広報ひらかた

市民登場

No.739

OSK日本歌劇団 男役スター

翼 和希さん

 ◆つばさ かずき
 三大少女歌劇の一つで大阪を拠点に各地で公演を行うOSK日本歌劇団に平成25年入団。歌唱力に定評があり主演経験多数。来年2月、大阪松竹座での同歌劇団創立100周年公演に出演予定。

OSK創立100周年を迎える来年は自身にとっても入団10年目という節目の年。2月の記念公演を前に「歴史を感じながらOGやファンの皆さんに感謝の気持ちを込め臨みたい」と意気込む。

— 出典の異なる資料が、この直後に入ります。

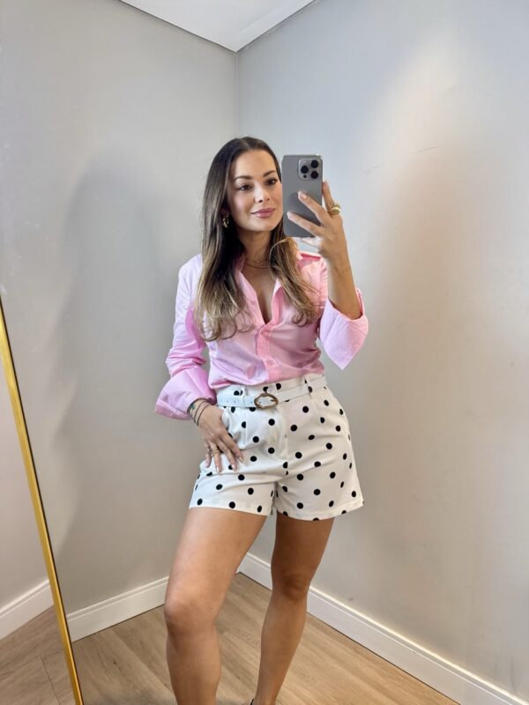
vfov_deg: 71.6
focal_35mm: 24
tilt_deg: -35.7
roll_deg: +4.8
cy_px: 352
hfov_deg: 56.8
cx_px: 264
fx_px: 489
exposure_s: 1/120
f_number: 1.78
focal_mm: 6.76
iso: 160
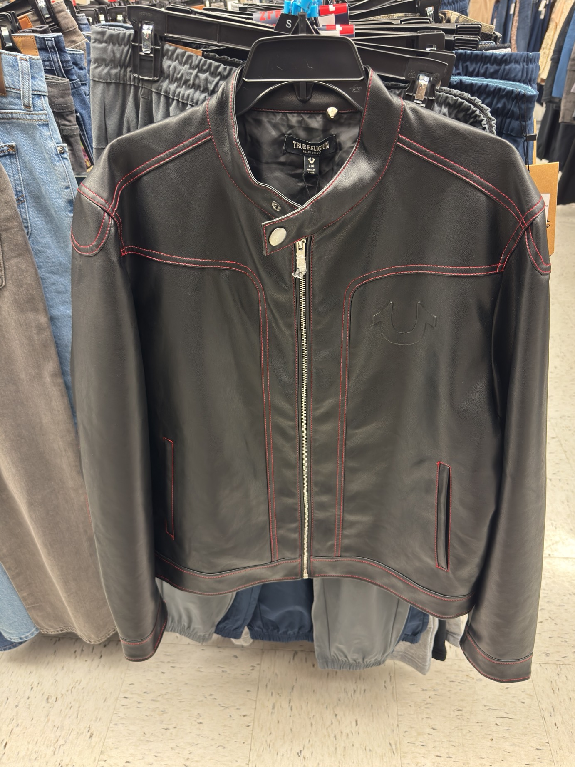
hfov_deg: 54.9
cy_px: 377
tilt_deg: -32.3
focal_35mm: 25
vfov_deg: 69.4
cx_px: 299
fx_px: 554
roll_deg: +1.2
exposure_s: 1/41
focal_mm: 6.76
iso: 320
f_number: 1.78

 男役を目指したのは中学2年生の秋。部活でバレーボール漬けの日々を送っていたが、演劇部の姉2人が観ていた歌劇のDVDに釘付けになった「男役になりたい。雷に打たれたような感覚でした」。両親の応援でダンスやバレエ、声楽を習い数年間の鍛錬を経て研修所に入学。「つらさよりも歌やダンスに囲まれ幸せでした」と振り返る。壁を感じたのは入団5年目。約2年間、小劇場公演で主演を務めたが相談する先輩がいない中、役作りや作品の方向性をうまく決められず若手をまとめるのに苦しんだ。おととし久々に松竹座に先輩たちと出演すると当時のトップスター桐生麻耶さんから「良かったよ」と声を掛けられた。「葛藤してきたからこそ一つの正解にたどり着いた気がして。自信がつきました」

 コロナ禍で昨年3月から10月までは公演ができずオンライン配信を経験。カメラに向けての演技に戸惑いを感じた。半年ぶりに観客を入れた公演でどん帳が上がる前拍手が沸き起こると涙がこぼれた。「舞台は生もの。お客様がいないと成立しない双方向のディスカッションだと痛感しました」

 「抜け感」のある自然体の男役を体現しようと私生活では映画や演劇鑑賞、街中での人間観察、体のメンテナンスを欠かさない。目下の夢は生まれ育った地元に誕生した総合文化芸術センターで舞台を実現させること。「七夕伝説をテーマにした演目ができたらすてきですね」。歌劇界で一人前を表す「男役10年」を目前に、支えてくれる家族やファン、枚方への恩返しの想いを強くしている。